December marked the beginning of year three in the development of the WASH SMS platform through our pilot project in Indonesia. The Institute and our partners Nexleaf Analytics and PATTIRO have been developing two Indonesia WATER SMS systems in Makassar, South Sulawesi and Malang, East Java along with the many stakeholders in urban water governance – customers, poor residents without service, utilities, local government agencies, NGOs and media. In a time when basic mobile phone mapping web sites can pop up overnight, our participatory development process has at times felt drawn out, especially to some of the residents who are experiencing urgent issues such as two-month water shortages and want their grievances redressed immediately.
Over the past few weeks PATTIRO staff brought all the stakeholders together in each pilot location for final Multi-Stakeholder Dialogues. The first Multi-Stakeholder Dialogues in early 2012 were focused on ensuring that the target users understood the basic functionality of the system; and sharing information about urgent issues and needs for the system among all the stakeholders gathered during community learning sessions and formal stakeholder focus group discussions with the water utility, the informal water sector, local government, and NGOS working on related issues. The second round of dialogues sought to compile user experience feedback following months of system testing, as well as to forge agreements among the groups about what users will submit, and to what issues they will respond.
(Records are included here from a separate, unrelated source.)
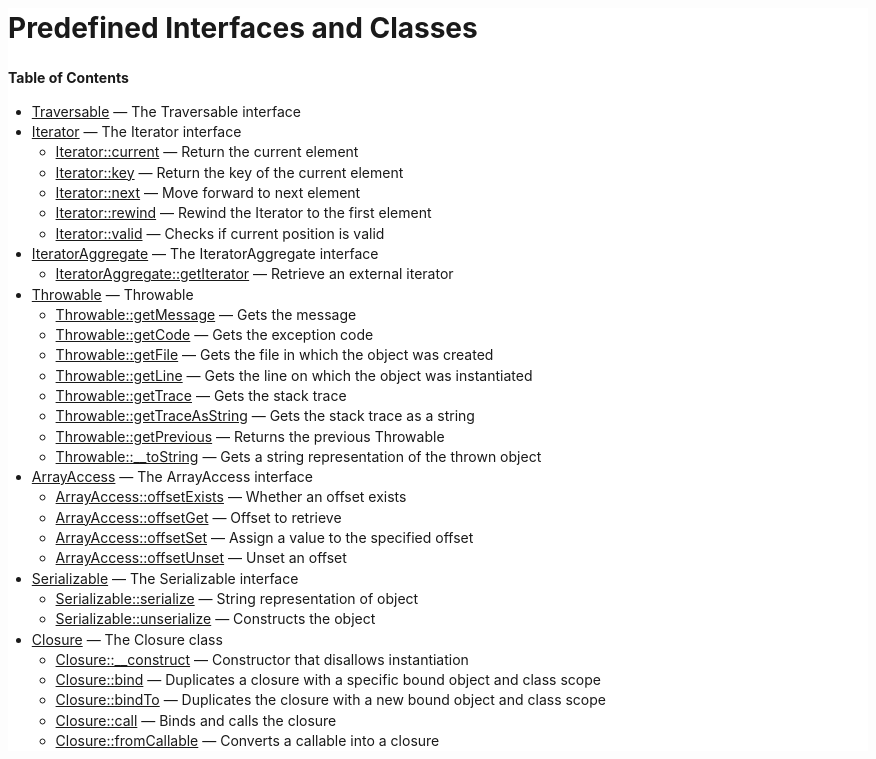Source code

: Predefined Interfaces and Classes
=================================

**Table of Contents**

-   [Traversable](/class/traversable.html) — The Traversable interface
-   [Iterator](/class/iterator.html) — The Iterator interface
    -   [Iterator::current](/iterator/current.html) — Return the current
        element
    -   [Iterator::key](/iterator/key.html) — Return the key of the
        current element
    -   [Iterator::next](/iterator/next.html) — Move forward to next
        element
    -   [Iterator::rewind](/iterator/rewind.html) — Rewind the Iterator
        to the first element
    -   [Iterator::valid](/iterator/valid.html) — Checks if current
        position is valid
-   [IteratorAggregate](/class/iteratoraggregate.html) — The
    IteratorAggregate interface
    -   [IteratorAggregate::getIterator](/iteratoraggregate/getiterator.html)
        — Retrieve an external iterator
-   [Throwable](/class/throwable.html) — Throwable
    -   [Throwable::getMessage](/throwable/getmessage.html) — Gets the
        message
    -   [Throwable::getCode](/throwable/getcode.html) — Gets the
        exception code
    -   [Throwable::getFile](/throwable/getfile.html) — Gets the file in
        which the object was created
    -   [Throwable::getLine](/throwable/getline.html) — Gets the line on
        which the object was instantiated
    -   [Throwable::getTrace](/throwable/gettrace.html) — Gets the stack
        trace
    -   [Throwable::getTraceAsString](/throwable/gettraceasstring.html)
        — Gets the stack trace as a string
    -   [Throwable::getPrevious](/throwable/getprevious.html) — Returns
        the previous Throwable
    -   [Throwable::\_\_toString](/throwable/tostring.html) — Gets a
        string representation of the thrown object
-   [ArrayAccess](/class/arrayaccess.html) — The ArrayAccess interface
    -   [ArrayAccess::offsetExists](/arrayaccess/offsetexists.html) —
        Whether an offset exists
    -   [ArrayAccess::offsetGet](/arrayaccess/offsetget.html) — Offset
        to retrieve
    -   [ArrayAccess::offsetSet](/arrayaccess/offsetset.html) — Assign a
        value to the specified offset
    -   [ArrayAccess::offsetUnset](/arrayaccess/offsetunset.html) —
        Unset an offset
-   [Serializable](/class/serializable.html) — The Serializable
    interface
    -   [Serializable::serialize](/serializable/serialize.html) — String
        representation of object
    -   [Serializable::unserialize](/serializable/unserialize.html) —
        Constructs the object
-   [Closure](/class/closure.html) — The Closure class
    -   [Closure::\_\_construct](/closure/construct.html) — Constructor
        that disallows instantiation
    -   [Closure::bind](/closure/bind.html) — Duplicates a closure with
        a specific bound object and class scope
    -   [Closure::bindTo](/closure/bindto.html) — Duplicates the closure
        with a new bound object and class scope
    -   [Closure::call](/closure/call.html) — Binds and calls the
        closure
    -   [Closure::fromCallable](/closure/fromcallable.html) — Converts a
        callable into a closure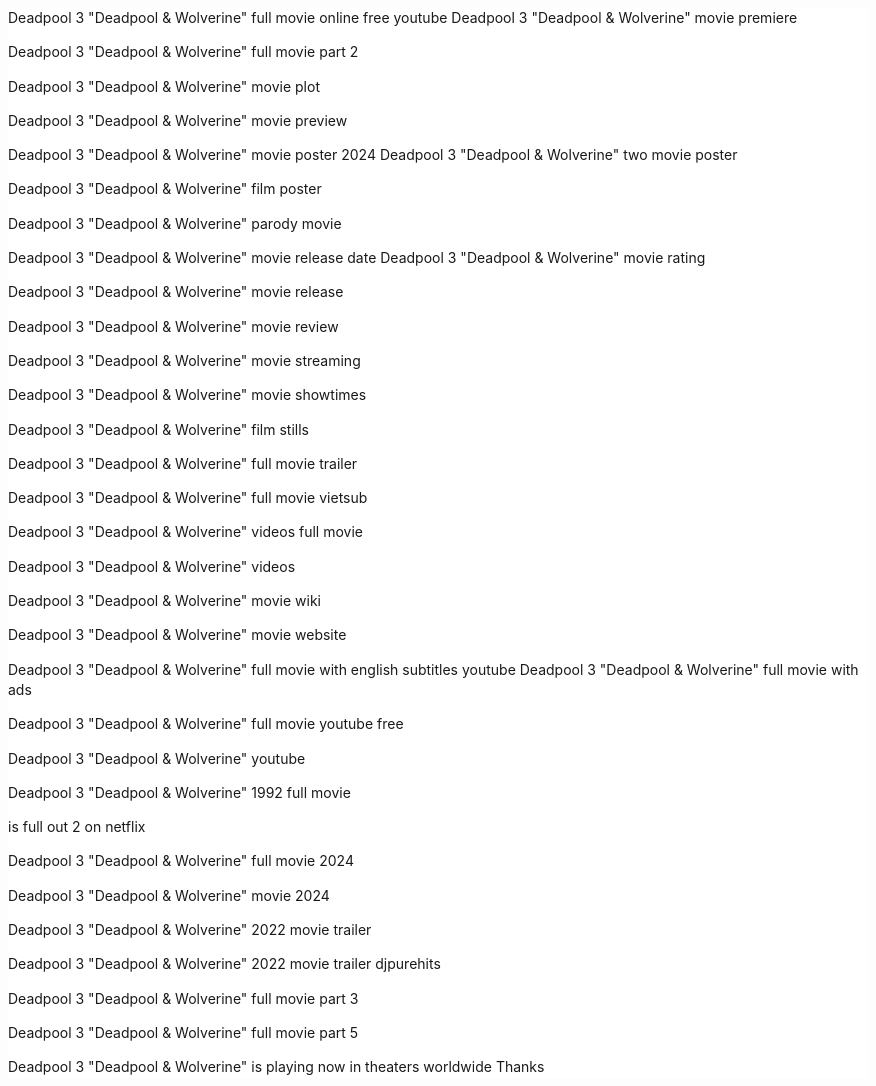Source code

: Deadpool 3 "Deadpool & Wolverine" full movie online free youtube Deadpool 3 "Deadpool & Wolverine" movie premiere

Deadpool 3 "Deadpool & Wolverine" full movie part 2

Deadpool 3 "Deadpool & Wolverine" movie plot

Deadpool 3 "Deadpool & Wolverine" movie preview

Deadpool 3 "Deadpool & Wolverine" movie poster 2024 Deadpool 3 "Deadpool & Wolverine" two movie poster

Deadpool 3 "Deadpool & Wolverine" film poster

Deadpool 3 "Deadpool & Wolverine" parody movie

Deadpool 3 "Deadpool & Wolverine" movie release date Deadpool 3 "Deadpool & Wolverine" movie rating

Deadpool 3 "Deadpool & Wolverine" movie release

Deadpool 3 "Deadpool & Wolverine" movie review

Deadpool 3 "Deadpool & Wolverine" movie streaming

Deadpool 3 "Deadpool & Wolverine" movie showtimes

Deadpool 3 "Deadpool & Wolverine" film stills

Deadpool 3 "Deadpool & Wolverine" full movie trailer

Deadpool 3 "Deadpool & Wolverine" full movie vietsub

Deadpool 3 "Deadpool & Wolverine" videos full movie

Deadpool 3 "Deadpool & Wolverine" videos

Deadpool 3 "Deadpool & Wolverine" movie wiki

Deadpool 3 "Deadpool & Wolverine" movie website

Deadpool 3 "Deadpool & Wolverine" full movie with english subtitles youtube Deadpool 3 "Deadpool & Wolverine" full movie with ads

Deadpool 3 "Deadpool & Wolverine" full movie youtube free

Deadpool 3 "Deadpool & Wolverine" youtube

Deadpool 3 "Deadpool & Wolverine" 1992 full movie

is full out 2 on netflix

Deadpool 3 "Deadpool & Wolverine" full movie 2024

Deadpool 3 "Deadpool & Wolverine" movie 2024

Deadpool 3 "Deadpool & Wolverine" 2022 movie trailer

Deadpool 3 "Deadpool & Wolverine" 2022 movie trailer djpurehits

Deadpool 3 "Deadpool & Wolverine" full movie part 3

Deadpool 3 "Deadpool & Wolverine" full movie part 5

Deadpool 3 "Deadpool & Wolverine" is playing now in theaters worldwide Thanks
Each group presented their user experiences, listened to each other’s challenges and questions, and offered solutions for meeting each other’s needs.
This system is turning out to be unique due in great part to the participatory development process we’re using. The Indonesia WATER SMS system, being developed by and for utility customers, poor residents without service, utilities, local government agencies, NGOs and media, will assist each one of these groups in improving water services by opening up transparent channels of communication so that residents, utilities, and everyone else involved are better and more quickly informed. It makes sense that a system that aims to facilitate communication and information sharing between different groups should be designed with the needs and preferences of those groups in mind. But it is easy to forget that in order to involve every one of these groups, it requires a lot of coordination and time. Entering our third year is another reminder of just how much work and time they’ve put into this system.
In the first multi-stakeholder dialogue, we were elated by the thoughtful dialogue and interactions between groups that could’ve been communicating prior to these sessions, but weren’t; this was major progress. Then, there were several months where the utility and residents asked “But when?”, anxious to begin using their systems, and we had to remind them and ourselves that the testing allows us to “Fail fast, fail early, fail often”, as the saying goes, and that we should continue to do so until the system is ready. Now, after another round of thoughtful and engaging in-person dialogues a year later, we are in higher spirits about the work they’ve been doing and will continue to do, together, and what that means for the future of the system. If they are still incredibly invested in working with each other to make this system as useful as it can be, then that in itself is success.